A faithful transcription of all the records is required.

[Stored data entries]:
BEGIN
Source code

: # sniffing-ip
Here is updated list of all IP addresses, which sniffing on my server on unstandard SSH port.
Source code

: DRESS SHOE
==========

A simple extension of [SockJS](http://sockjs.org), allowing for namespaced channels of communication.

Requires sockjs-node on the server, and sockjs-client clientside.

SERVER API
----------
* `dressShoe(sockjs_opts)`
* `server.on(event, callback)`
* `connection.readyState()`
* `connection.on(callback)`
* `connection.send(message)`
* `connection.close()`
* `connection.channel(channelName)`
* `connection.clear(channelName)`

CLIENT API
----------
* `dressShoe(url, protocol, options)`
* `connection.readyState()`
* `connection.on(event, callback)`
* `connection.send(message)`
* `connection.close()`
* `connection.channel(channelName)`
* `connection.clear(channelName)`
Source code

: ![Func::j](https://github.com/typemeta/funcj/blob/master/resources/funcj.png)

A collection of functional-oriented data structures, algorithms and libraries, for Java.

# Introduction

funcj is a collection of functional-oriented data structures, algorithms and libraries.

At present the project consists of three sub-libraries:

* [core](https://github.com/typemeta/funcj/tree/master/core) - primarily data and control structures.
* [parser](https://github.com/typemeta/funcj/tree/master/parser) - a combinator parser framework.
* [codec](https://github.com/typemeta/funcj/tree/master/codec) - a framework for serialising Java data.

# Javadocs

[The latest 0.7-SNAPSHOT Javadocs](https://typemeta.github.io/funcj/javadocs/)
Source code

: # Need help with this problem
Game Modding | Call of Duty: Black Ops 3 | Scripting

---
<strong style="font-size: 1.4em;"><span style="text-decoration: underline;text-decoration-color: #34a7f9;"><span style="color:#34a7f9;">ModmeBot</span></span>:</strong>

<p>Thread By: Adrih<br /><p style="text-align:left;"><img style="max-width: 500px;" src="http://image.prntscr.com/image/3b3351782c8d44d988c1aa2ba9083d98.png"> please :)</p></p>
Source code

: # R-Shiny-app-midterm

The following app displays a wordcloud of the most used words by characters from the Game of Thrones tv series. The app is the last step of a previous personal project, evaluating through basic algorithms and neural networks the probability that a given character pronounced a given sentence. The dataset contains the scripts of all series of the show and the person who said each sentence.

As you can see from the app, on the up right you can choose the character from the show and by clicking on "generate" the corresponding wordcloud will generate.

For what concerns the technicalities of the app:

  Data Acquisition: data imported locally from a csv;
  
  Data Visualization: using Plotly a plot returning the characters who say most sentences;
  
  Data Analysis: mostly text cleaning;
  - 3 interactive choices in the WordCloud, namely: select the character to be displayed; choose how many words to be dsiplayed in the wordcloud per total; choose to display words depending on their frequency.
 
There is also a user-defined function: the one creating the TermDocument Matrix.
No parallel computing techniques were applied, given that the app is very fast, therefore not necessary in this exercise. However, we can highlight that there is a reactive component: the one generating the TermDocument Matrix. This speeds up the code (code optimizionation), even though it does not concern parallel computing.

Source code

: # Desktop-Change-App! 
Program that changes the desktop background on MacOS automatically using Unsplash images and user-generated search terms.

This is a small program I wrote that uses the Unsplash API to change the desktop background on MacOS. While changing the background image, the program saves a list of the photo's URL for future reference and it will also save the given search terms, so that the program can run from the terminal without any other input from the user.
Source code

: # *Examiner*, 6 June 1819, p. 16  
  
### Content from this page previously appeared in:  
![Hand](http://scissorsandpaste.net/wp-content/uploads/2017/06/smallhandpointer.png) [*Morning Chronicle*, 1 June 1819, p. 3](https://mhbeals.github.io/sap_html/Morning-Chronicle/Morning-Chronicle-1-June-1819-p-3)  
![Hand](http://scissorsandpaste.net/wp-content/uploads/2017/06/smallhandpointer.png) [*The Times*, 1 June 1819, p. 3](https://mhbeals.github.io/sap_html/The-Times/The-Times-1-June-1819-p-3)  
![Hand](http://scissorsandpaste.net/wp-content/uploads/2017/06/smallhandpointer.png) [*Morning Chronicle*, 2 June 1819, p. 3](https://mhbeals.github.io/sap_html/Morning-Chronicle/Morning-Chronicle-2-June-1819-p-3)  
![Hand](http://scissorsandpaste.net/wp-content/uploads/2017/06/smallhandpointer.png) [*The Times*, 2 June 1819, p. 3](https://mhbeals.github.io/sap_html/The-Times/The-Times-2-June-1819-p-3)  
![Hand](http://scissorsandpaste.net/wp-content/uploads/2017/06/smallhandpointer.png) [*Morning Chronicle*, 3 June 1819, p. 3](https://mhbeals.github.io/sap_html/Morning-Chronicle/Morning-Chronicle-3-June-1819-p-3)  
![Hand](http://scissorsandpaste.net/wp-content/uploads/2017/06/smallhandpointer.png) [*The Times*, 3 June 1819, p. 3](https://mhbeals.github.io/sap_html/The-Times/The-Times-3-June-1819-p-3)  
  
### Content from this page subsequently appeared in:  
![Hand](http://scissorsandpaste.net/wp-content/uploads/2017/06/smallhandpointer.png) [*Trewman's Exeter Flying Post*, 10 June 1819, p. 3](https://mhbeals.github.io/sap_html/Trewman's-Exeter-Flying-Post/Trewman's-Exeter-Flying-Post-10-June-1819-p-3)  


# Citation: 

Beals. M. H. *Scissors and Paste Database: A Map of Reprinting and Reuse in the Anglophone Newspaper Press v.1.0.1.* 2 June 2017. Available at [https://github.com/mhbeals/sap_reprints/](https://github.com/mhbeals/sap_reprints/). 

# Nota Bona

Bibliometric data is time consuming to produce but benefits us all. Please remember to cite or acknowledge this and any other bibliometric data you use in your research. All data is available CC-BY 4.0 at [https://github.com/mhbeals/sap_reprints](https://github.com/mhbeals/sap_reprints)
END
[WRITTEN SOLUTION]:
Source code

: # sniffing-ip
Here is updated list of all IP addresses, which sniffing on my server on unstandard SSH port.
Source code

: DRESS SHOE
==========

A simple extension of [SockJS](http://sockjs.org), allowing for namespaced channels of communication.

Requires sockjs-node on the server, and sockjs-client clientside.

SERVER API
----------
* `dressShoe(sockjs_opts)`
* `server.on(event, callback)`
* `connection.readyState()`
* `connection.on(callback)`
* `connection.send(message)`
* `connection.close()`
* `connection.channel(channelName)`
* `connection.clear(channelName)`

CLIENT API
----------
* `dressShoe(url, protocol, options)`
* `connection.readyState()`
* `connection.on(event, callback)`
* `connection.send(message)`
* `connection.close()`
* `connection.channel(channelName)`
* `connection.clear(channelName)`
Source code

: ![Func::j](https://github.com/typemeta/funcj/blob/master/resources/funcj.png)

A collection of functional-oriented data structures, algorithms and libraries, for Java.

# Introduction

funcj is a collection of functional-oriented data structures, algorithms and libraries.

At present the project consists of three sub-libraries:

* [core](https://github.com/typemeta/funcj/tree/master/core) - primarily data and control structures.
* [parser](https://github.com/typemeta/funcj/tree/master/parser) - a combinator parser framework.
* [codec](https://github.com/typemeta/funcj/tree/master/codec) - a framework for serialising Java data.

# Javadocs

[The latest 0.7-SNAPSHOT Javadocs](https://typemeta.github.io/funcj/javadocs/)
Source code

: # Need help with this problem
Game Modding | Call of Duty: Black Ops 3 | Scripting

---
<strong style="font-size: 1.4em;"><span style="text-decoration: underline;text-decoration-color: #34a7f9;"><span style="color:#34a7f9;">ModmeBot</span></span>:</strong>

<p>Thread By: Adrih<br /><p style="text-align:left;"><img style="max-width: 500px;" src="http://image.prntscr.com/image/3b3351782c8d44d988c1aa2ba9083d98.png"> please :)</p></p>
Source code

: # R-Shiny-app-midterm

The following app displays a wordcloud of the most used words by characters from the Game of Thrones tv series. The app is the last step of a previous personal project, evaluating through basic algorithms and neural networks the probability that a given character pronounced a given sentence. The dataset contains the scripts of all series of the show and the person who said each sentence.

As you can see from the app, on the up right you can choose the character from the show and by clicking on "generate" the corresponding wordcloud will generate.

For what concerns the technicalities of the app:

  Data Acquisition: data imported locally from a csv;
  
  Data Visualization: using Plotly a plot returning the characters who say most sentences;
  
  Data Analysis: mostly text cleaning;
  - 3 interactive choices in the WordCloud, namely: select the character to be displayed; choose how many words to be dsiplayed in the wordcloud per total; choose to display words depending on their frequency.
 
There is also a user-defined function: the one creating the TermDocument Matrix.
No parallel computing techniques were applied, given that the app is very fast, therefore not necessary in this exercise. However, we can highlight that there is a reactive component: the one generating the TermDocument Matrix. This speeds up the code (code optimizionation), even though it does not concern parallel computing.

Source code

: # Desktop-Change-App! 
Program that changes the desktop background on MacOS automatically using Unsplash images and user-generated search terms.

This is a small program I wrote that uses the Unsplash API to change the desktop background on MacOS. While changing the background image, the program saves a list of the photo's URL for future reference and it will also save the given search terms, so that the program can run from the terminal without any other input from the user.
Source code

: # *Examiner*, 6 June 1819, p. 16  
  
### Content from this page previously appeared in:  
![Hand](http://scissorsandpaste.net/wp-content/uploads/2017/06/smallhandpointer.png) [*Morning Chronicle*, 1 June 1819, p. 3](https://mhbeals.github.io/sap_html/Morning-Chronicle/Morning-Chronicle-1-June-1819-p-3)  
![Hand](http://scissorsandpaste.net/wp-content/uploads/2017/06/smallhandpointer.png) [*The Times*, 1 June 1819, p. 3](https://mhbeals.github.io/sap_html/The-Times/The-Times-1-June-1819-p-3)  
![Hand](http://scissorsandpaste.net/wp-content/uploads/2017/06/smallhandpointer.png) [*Morning Chronicle*, 2 June 1819, p. 3](https://mhbeals.github.io/sap_html/Morning-Chronicle/Morning-Chronicle-2-June-1819-p-3)  
![Hand](http://scissorsandpaste.net/wp-content/uploads/2017/06/smallhandpointer.png) [*The Times*, 2 June 1819, p. 3](https://mhbeals.github.io/sap_html/The-Times/The-Times-2-June-1819-p-3)  
![Hand](http://scissorsandpaste.net/wp-content/uploads/2017/06/smallhandpointer.png) [*Morning Chronicle*, 3 June 1819, p. 3](https://mhbeals.github.io/sap_html/Morning-Chronicle/Morning-Chronicle-3-June-1819-p-3)  
![Hand](http://scissorsandpaste.net/wp-content/uploads/2017/06/smallhandpointer.png) [*The Times*, 3 June 1819, p. 3](https://mhbeals.github.io/sap_html/The-Times/The-Times-3-June-1819-p-3)  
  
### Content from this page subsequently appeared in:  
![Hand](http://scissorsandpaste.net/wp-content/uploads/2017/06/smallhandpointer.png) [*Trewman's Exeter Flying Post*, 10 June 1819, p. 3](https://mhbeals.github.io/sap_html/Trewman's-Exeter-Flying-Post/Trewman's-Exeter-Flying-Post-10-June-1819-p-3)  


# Citation: 

Beals. M. H. *Scissors and Paste Database: A Map of Reprinting and Reuse in the Anglophone Newspaper Press v.1.0.1.* 2 June 2017. Available at [https://github.com/mhbeals/sap_reprints/](https://github.com/mhbeals/sap_reprints/). 

# Nota Bona

Bibliometric data is time consuming to produce but benefits us all. Please remember to cite or acknowledge this and any other bibliometric data you use in your research. All data is available CC-BY 4.0 at [https://github.com/mhbeals/sap_reprints](https://github.com/mhbeals/sap_reprints)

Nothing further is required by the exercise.